**WORK ORDER:** Reproduce all the entries exactly and keep the pictures out.

Saved data entries:
=== Begin Enclosure ===

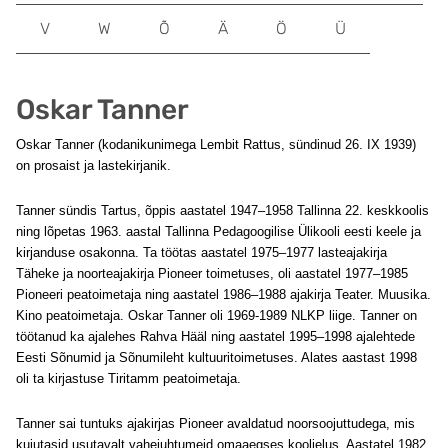
V
W
Õ
Ä
Ö
Ü
Oskar Tanner
Oskar Tanner (kodanikunimega Lembit Rattus, sündinud 26. IX 1939)
on prosaist ja lastekirjanik.
Tanner sündis Tartus, õppis aastatel 1947–1958 Tallinna 22. keskkoolis
ning lõpetas 1963. aastal Tallinna Pedagoogilise Ülikooli eesti keele ja
kirjanduse osakonna. Ta töötas aastatel 1975–1977 lasteajakirja
Täheke ja noorteajakirja Pioneer toimetuses, oli aastatel 1977–1985
Pioneeri peatoimetaja ning aastatel 1986–1988 ajakirja Teater. Muusika.
Kino peatoimetaja. Oskar Tanner oli 1969-1989 NLKP liige. Tanner on
töötanud ka ajalehes Rahva Hääl ning aastatel 1995–1998 ajalehtede
Eesti Sõnumid ja Sõnumileht kultuuritoimetuses. Alates aastast 1998
oli ta kirjastuse Tiritamm peatoimetaja.
Tanner sai tuntuks ajakirjas Pioneer avaldatud noorsoojuttudega, mis
kujutasid usutavalt vahejuhtumeid omaaegses koolielus. Aastatel 1982,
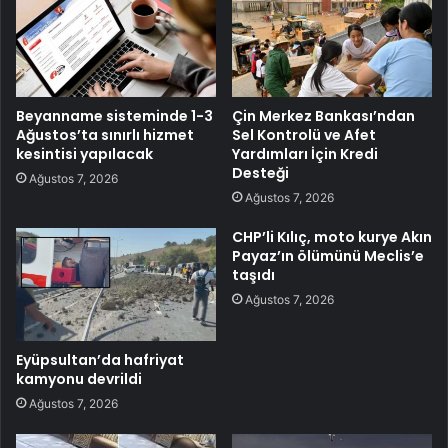
Beyanname sisteminde 1-3
Çin Merkez Bankası’ndan
Ağustos’ta sınırlı hizmet
Sel Kontrolü ve Afet
kesintisi yapılacak
Yardımları İçin Kredi
Desteği
Ağustos 7, 2026
Ağustos 7, 2026
CHP’li Kılıç, moto kurye Akın
Payaz’ın ölümünü Meclis’e
taşıdı
Ağustos 7, 2026
Eyüpsultan’da hafriyat
kamyonu devrildi
Ağustos 7, 2026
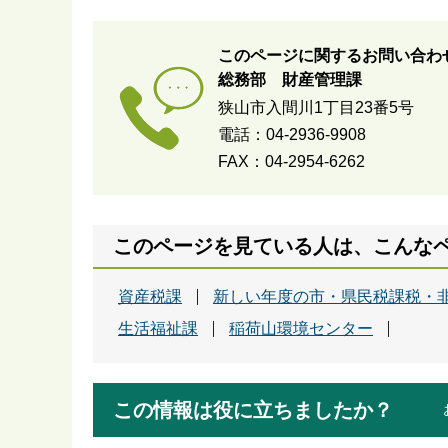
このページに関するお問い合わ
総務部 財産管理課
狭山市入間川1丁目23番5号
電話：04-2936-9908
FAX：04-2954-6262
このページを見ている人は、こんな
資産税課
新しい年度の市・県民税課税・
生活福祉課
稲荷山環境センター
この情報は役に立ちましたか？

=== End Enclosure ===

**RESPONSE:**
V
W
Õ
Ä
Ö
Ü
Oskar Tanner
Oskar Tanner (kodanikunimega Lembit Rattus, sündinud 26. IX 1939)
on prosaist ja lastekirjanik.
Tanner sündis Tartus, õppis aastatel 1947–1958 Tallinna 22. keskkoolis
ning lõpetas 1963. aastal Tallinna Pedagoogilise Ülikooli eesti keele ja
kirjanduse osakonna. Ta töötas aastatel 1975–1977 lasteajakirja
Täheke ja noorteajakirja Pioneer toimetuses, oli aastatel 1977–1985
Pioneeri peatoimetaja ning aastatel 1986–1988 ajakirja Teater. Muusika.
Kino peatoimetaja. Oskar Tanner oli 1969-1989 NLKP liige. Tanner on
töötanud ka ajalehes Rahva Hääl ning aastatel 1995–1998 ajalehtede
Eesti Sõnumid ja Sõnumileht kultuuritoimetuses. Alates aastast 1998
oli ta kirjastuse Tiritamm peatoimetaja.
Tanner sai tuntuks ajakirjas Pioneer avaldatud noorsoojuttudega, mis
kujutasid usutavalt vahejuhtumeid omaaegses koolielus. Aastatel 1982,
Beyanname sisteminde 1-3
Çin Merkez Bankası’ndan
Ağustos’ta sınırlı hizmet
Sel Kontrolü ve Afet
kesintisi yapılacak
Yardımları İçin Kredi
Desteği
Ağustos 7, 2026
Ağustos 7, 2026
CHP’li Kılıç, moto kurye Akın
Payaz’ın ölümünü Meclis’e
taşıdı
Ağustos 7, 2026
Eyüpsultan’da hafriyat
kamyonu devrildi
Ağustos 7, 2026
このページに関するお問い合わ
総務部 財産管理課
狭山市入間川1丁目23番5号
電話：04-2936-9908
FAX：04-2954-6262
このページを見ている人は、こんな
資産税課
新しい年度の市・県民税課税・
生活福祉課
稲荷山環境センター
この情報は役に立ちましたか？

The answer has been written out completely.